Level is what worlds were called in early Indev. As Minecraft shifted over to infinite terrain, the term World started to become more widely used, but for historical reasons the term Level stuck around. More specifically, due to how multiple dimensions are literally just separate worlds in separate folders (DIM-1 for the Nether), each Dimension is technically its own separate Level.

Region

This is the core idea that differentiates the Alpha level format and McRegion. Instead of having a bunch of tiny files that only contain information about a single chunk, it’s much more efficient to pack chunks together into 32x32 chunk regions.

Chunk

For more info, see the chunk page.

level.dat

level.dat is a gzip compressed nbt file which contains important metadata for the world.

Field Type Description
LastPlayed Long Timestamp for when the world was last played
LevelName String16 The name of the world
raining Byte If it’s raining
RandomSeed Long The seed of the world
SizeOnDisk Long The size of the world in bytes
SpawnX Integer The X-Coordinate of the Spawn
SpawnY Integer The Y-Coordinate of the Spawn
SpawnZ Integer The Z-Coordinate of the Spawn
thundering Byte If it’s thundering
thunderTime Integer ?
Time Long World time in ticks
version Integer level.dat format version. Always 19132 for worlds made after Beta 1.3

McRegion

McRegion is the format in which Minecraft Worlds were stored, starting with Beta 1.3 and ending with Release 1.1. This page will largely go into how exactly reading and writing of these files cane be done, instead of going into many details such as alternative compression formats, as the article on the Minecraft Wiki already covers this quite thoroughly.

Reading

Reading is the easiest part of the McRegion format.
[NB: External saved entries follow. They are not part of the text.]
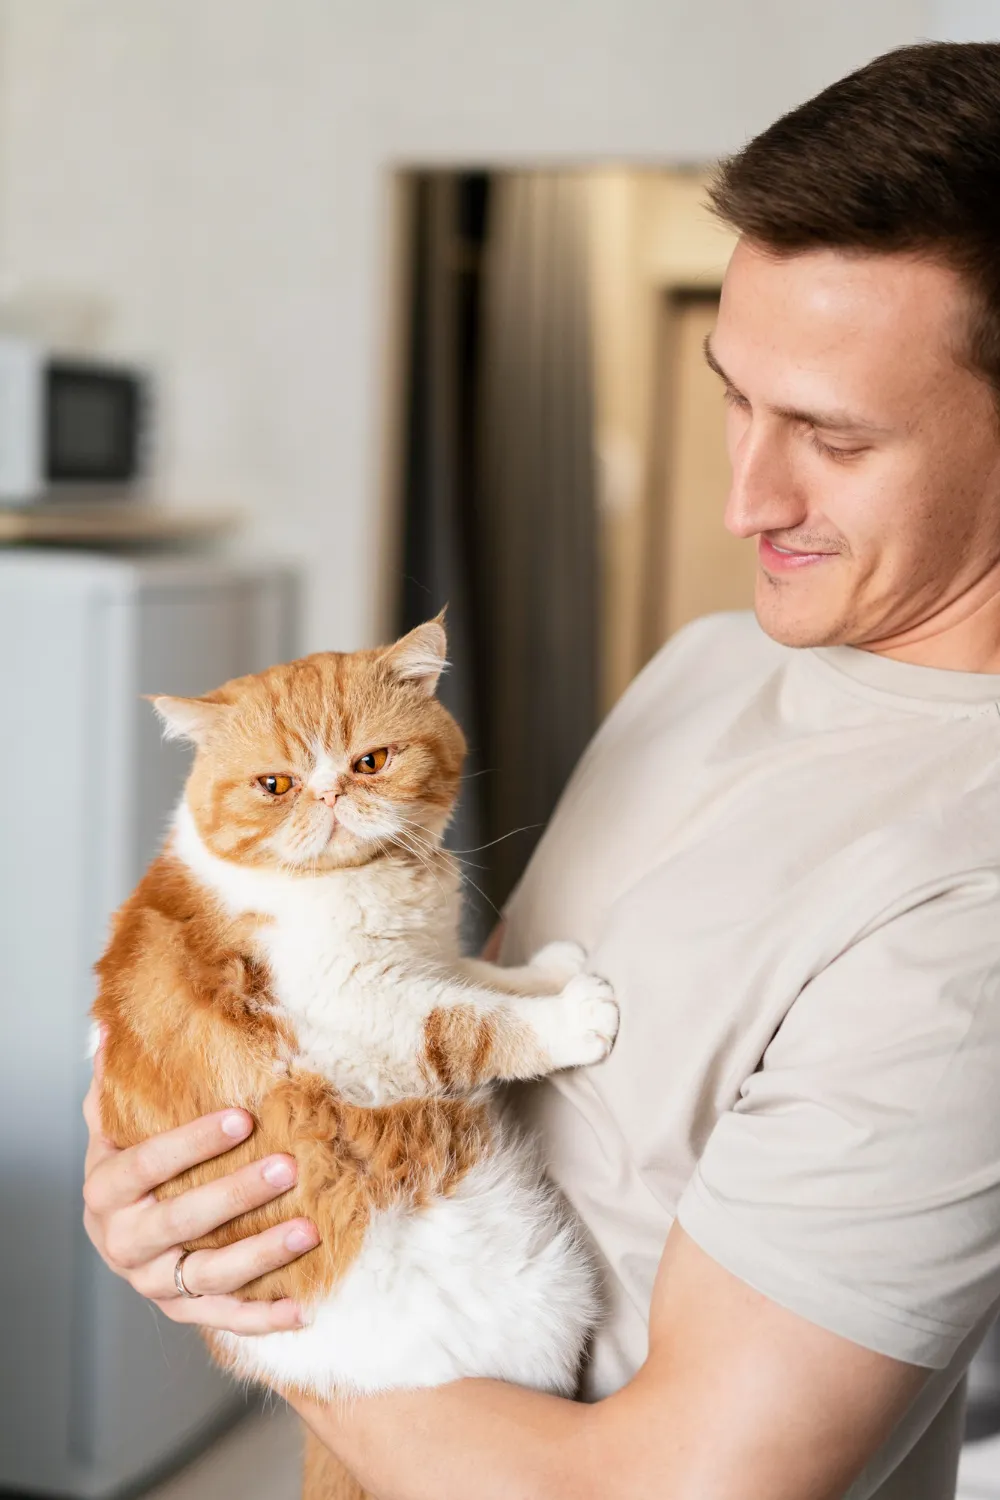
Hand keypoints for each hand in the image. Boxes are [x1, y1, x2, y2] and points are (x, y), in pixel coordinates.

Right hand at [82, 1039, 317, 1333]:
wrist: (118, 1229)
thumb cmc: (130, 1160)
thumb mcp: (115, 1120)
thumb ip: (117, 1078)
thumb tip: (112, 1025)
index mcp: (107, 1188)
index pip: (147, 1164)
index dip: (192, 1142)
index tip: (242, 1116)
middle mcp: (123, 1240)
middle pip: (180, 1219)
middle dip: (236, 1194)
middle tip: (287, 1167)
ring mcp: (152, 1281)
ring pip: (207, 1275)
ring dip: (260, 1256)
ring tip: (308, 1231)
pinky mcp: (180, 1310)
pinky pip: (222, 1318)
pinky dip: (262, 1318)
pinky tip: (304, 1307)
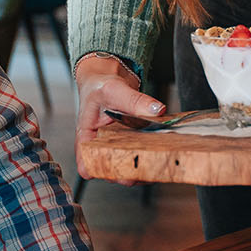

  1. Divide the chunk coordinate by 32 (or shift right by 5 bits) to get the region coordinate the chunk is in, following the naming convention r.x.z.mcr, where x and z are the region coordinates.
  2. Find the offset and sector count of the desired chunk data in the header by using 4 * ((x & 31) + (z & 31) * 32)
  3. Read the offset (3-bytes) and sector count (1-byte). These numbers should be multiplied by 4096, as each sector is 4 Kilobytes. Move to the offset.
  4. Get the length of the chunk data (4-bytes) and the compression type (1-byte). This is followed by length - 1 bytes of compressed data.
  5. Use the compression type to decompress the compressed data.